Given the following query GET/ http://localhost:8080/opreturn/data against Bitcoin testnet

the following response is returned:

{
	"query": "data",
	"op_returns": [
		{
			"data": "somedata",
			"height": 1575268,
			"blockHash": "000000009a0ded2d0c8d9fdf69ad8268c1af13147531bf43f2b25003883371e5",
			"txId": "50c89f9729607381026d263b6a71422ad3272a7786f3b7a68601617afa8c8581"
		}
		// etc
	]
}

Usage

Dependencies

Before running the application, the following dependencies need to be installed:

Dependencies Version
NodeJS 10.15+
PostgreSQL 10+
Bitcoind 0.18.1

Setup

Using psql or any other PostgreSQL client, create a new database:

$ createdb parser

Then, install NPM dependencies:

$ npm install

NOTE: For to the parser to run, the RPC API has to be enabled on Bitcoind.

Run

The following environment variables need to be set before starting the application:

  • DB_USER
  • DB_NAME
  • DB_PASSWORD
  • RPC_USERNAME
  • RPC_PASSWORD
  • NETWORK: testnet | mainnet
  • LOG_LEVEL: info | debug | trace
  • PORT: the webserver port. Defaults to 8080

Once the environment variables are set, you can run the program as in two steps:

Transpile Typescript to Javascript

$ npm run build

Start the application

$ node dist/index.js | npx bunyan -o short

Open http://localhost:8080/opreturn/:data and replace :data with the content you wish to search for on the Bitcoin chain.

If you want to set another port for the webserver, you can do so by creating an environment variable PORT before running the application

Testing

To run tests simply run:

$ npm run test

Functional tests

Very simple functional test have been implemented to check whether the API returns the correct JSON payload when /opreturn/${data} is called.

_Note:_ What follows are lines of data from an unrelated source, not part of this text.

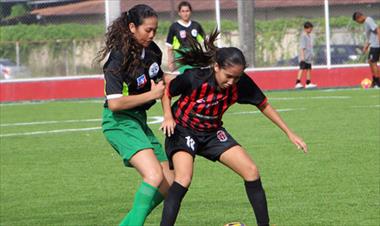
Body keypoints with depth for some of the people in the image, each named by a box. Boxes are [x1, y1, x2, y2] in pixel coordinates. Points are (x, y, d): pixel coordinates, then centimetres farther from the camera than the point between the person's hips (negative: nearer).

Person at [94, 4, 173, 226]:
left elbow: (159, 80, 25)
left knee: (168, 185, 6)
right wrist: (151, 95, -17)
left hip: (139, 120, 9)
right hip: (120, 122, -9)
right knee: (154, 176, -28)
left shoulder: (151, 50, 4)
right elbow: (114, 103, -25)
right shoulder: (119, 58, -19)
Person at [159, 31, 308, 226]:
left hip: (212, 132, 5)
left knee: (251, 171, -5)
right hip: (183, 131, -5)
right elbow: (166, 92, -9)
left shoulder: (241, 83, -18)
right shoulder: (194, 78, -29)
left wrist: (289, 133, -1)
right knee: (184, 178, -30)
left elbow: (263, 105, -2)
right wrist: (168, 117, -25)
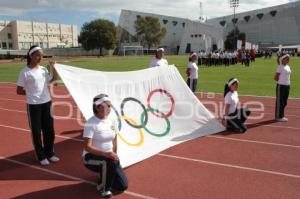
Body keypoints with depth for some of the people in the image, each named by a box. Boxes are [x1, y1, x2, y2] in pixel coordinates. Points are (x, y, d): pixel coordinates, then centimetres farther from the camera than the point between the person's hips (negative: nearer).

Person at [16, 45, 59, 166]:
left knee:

NOTE: In order for the functional tests to work, an application instance must be running on port 8080

Unit tests

Unit tests are important, and they specially add value when working in a team environment. Due to lack of time and the individual nature of the project I didn't make use of them. However a clear showcase of how I approach unit testing can be found on my Github profile

Further improvements

Parsing performance can be improved by:

  • Deserializing blocks manually instead of using bitcoinjs and only retrieving the information needed
  • Splitting parsing workload across multiple worker threads
  • Improving the queue system to handle failing tasks and retries

Reliability can be improved by:

  • Using PM2 or any other process manager for hot reloading.